ŞAPEL ve o
beynim, kişisel bir ruh hastalıkları hastanesi.
içimde bir müfreze asker silah doğrultmuş bilincime, tamda manşetteyken bir gazetenin 3. sayfasından atlıyorum bir polisiye romanının balkonunda saklanıyorum. regl sancısı gibi yanıyor canım oysa hiç kadın olmadım göğsümdeki kılların sen kokmasını saymazsak hiç kadın kokmadım. mistik bir acı ayaklarımdan sirayet ediyor vücuduma, hücrelerim teslim ol çağrılarına uyuyor. ben uyuyorum biz uyuyoruz çok teslim ölüyoruz. gideni uğurlamayı öğrendim tabut taşımayı, kendi gövdemi sıkarak kendimi doğurmayı... daha bir çok şeyi şimdi çimlerin sancısına ağlıyorum ya tohum düşmezse, ya güneş doğmazsa, yada yalanlansa Nazım’ın güneşe yolculuk fıkri ah Şapel bir tapınak kadar yalnızım silahı beynine dayayıp Zeus’un Tanrı mı ben mi desem -sen beni seçsen az kalmış saadetimizi bölüşsek günde bilmem kaç vakit kalbine müracaat etsem, ibadet gibi.
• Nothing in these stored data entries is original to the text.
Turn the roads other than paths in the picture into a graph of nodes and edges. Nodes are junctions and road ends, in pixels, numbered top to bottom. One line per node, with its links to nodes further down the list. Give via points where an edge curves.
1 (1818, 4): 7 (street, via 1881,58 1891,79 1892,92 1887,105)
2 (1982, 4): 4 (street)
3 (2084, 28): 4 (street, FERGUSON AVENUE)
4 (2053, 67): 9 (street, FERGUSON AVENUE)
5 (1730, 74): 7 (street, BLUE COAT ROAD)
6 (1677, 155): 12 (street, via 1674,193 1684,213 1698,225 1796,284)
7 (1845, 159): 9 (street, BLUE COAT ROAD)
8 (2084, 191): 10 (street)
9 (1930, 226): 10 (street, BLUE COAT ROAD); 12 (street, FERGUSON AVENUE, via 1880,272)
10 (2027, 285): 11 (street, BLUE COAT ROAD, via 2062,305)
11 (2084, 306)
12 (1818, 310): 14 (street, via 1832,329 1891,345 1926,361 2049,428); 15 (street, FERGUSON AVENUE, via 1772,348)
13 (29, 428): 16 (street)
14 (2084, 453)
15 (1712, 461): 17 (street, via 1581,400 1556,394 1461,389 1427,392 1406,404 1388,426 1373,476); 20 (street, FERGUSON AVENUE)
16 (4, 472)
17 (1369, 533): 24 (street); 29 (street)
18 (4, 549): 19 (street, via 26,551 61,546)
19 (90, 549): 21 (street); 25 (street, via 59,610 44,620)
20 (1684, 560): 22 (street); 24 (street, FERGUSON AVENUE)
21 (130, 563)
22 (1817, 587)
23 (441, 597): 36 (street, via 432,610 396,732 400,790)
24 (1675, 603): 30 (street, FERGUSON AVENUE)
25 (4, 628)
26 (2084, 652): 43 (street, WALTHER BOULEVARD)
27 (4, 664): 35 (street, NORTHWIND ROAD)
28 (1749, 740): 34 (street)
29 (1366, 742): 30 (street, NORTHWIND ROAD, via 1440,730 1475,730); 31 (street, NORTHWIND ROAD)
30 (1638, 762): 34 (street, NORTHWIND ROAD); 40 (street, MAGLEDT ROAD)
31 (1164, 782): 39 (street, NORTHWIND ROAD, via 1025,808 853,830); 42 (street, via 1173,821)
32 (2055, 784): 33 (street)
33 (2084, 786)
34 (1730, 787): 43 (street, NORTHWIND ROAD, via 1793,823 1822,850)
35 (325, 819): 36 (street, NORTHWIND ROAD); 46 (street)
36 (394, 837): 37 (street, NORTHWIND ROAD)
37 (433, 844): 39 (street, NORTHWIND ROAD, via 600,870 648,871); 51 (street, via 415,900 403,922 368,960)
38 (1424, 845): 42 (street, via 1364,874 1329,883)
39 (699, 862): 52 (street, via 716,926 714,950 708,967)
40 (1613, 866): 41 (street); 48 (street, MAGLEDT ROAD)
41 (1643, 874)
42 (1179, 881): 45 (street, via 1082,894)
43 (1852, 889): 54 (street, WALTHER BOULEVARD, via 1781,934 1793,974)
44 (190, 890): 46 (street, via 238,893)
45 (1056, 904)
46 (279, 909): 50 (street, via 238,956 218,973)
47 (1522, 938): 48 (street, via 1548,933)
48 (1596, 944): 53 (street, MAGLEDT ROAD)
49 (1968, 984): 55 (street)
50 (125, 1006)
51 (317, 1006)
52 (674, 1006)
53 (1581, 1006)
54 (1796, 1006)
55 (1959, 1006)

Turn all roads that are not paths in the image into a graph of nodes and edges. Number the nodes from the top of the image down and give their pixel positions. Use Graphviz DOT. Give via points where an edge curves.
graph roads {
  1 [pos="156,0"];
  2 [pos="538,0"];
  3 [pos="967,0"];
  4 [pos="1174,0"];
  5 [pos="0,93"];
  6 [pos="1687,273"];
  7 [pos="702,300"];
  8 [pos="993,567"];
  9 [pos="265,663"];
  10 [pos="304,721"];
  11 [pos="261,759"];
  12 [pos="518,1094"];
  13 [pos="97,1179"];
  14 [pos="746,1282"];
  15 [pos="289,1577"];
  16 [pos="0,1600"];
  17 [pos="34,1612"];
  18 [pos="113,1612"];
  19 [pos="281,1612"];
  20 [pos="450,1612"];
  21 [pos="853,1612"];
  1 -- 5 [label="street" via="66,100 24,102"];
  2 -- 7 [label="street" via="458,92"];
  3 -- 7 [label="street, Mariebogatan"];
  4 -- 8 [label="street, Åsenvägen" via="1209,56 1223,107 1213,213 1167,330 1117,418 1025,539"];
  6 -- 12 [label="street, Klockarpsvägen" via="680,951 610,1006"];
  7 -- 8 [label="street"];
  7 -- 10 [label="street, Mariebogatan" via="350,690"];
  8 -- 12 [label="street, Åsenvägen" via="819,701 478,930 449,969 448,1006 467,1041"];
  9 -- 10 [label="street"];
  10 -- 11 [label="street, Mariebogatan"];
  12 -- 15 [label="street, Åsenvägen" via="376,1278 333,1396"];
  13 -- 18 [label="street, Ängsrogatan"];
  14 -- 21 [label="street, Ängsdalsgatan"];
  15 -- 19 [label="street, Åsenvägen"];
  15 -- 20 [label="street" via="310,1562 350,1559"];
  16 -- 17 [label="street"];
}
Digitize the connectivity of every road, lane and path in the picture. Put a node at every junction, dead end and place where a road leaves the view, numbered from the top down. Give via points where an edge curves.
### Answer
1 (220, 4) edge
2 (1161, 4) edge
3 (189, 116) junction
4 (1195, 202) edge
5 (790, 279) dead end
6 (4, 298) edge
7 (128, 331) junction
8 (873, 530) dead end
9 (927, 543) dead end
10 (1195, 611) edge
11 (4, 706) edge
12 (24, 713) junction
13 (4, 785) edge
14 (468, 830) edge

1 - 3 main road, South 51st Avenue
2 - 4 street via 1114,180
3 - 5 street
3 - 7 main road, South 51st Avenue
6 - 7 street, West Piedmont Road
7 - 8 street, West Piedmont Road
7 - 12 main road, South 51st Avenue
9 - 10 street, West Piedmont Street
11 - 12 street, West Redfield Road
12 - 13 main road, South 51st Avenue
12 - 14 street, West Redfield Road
Musa’nın asayi tuttuğu gibi tutsam elinden yahut Yusuf’un kuyuyu ikrarı gibi aksak Yakub’un gözlerinden dökülsek diclenin kucağına Şatülarapta buluşsak yemyeşil baksa Bağdat ve daha nice Bağdat ah Şapel zihnim kangren bir uzuv gibi duruyor karşımda bir gram morfinemi satsam düşlerimi zenci bir afrikalıya..... sende gülüşünü devret bana yok pahasına pynst. |
olabildiğince mistik bir o kadar sıradanlıktan uzak.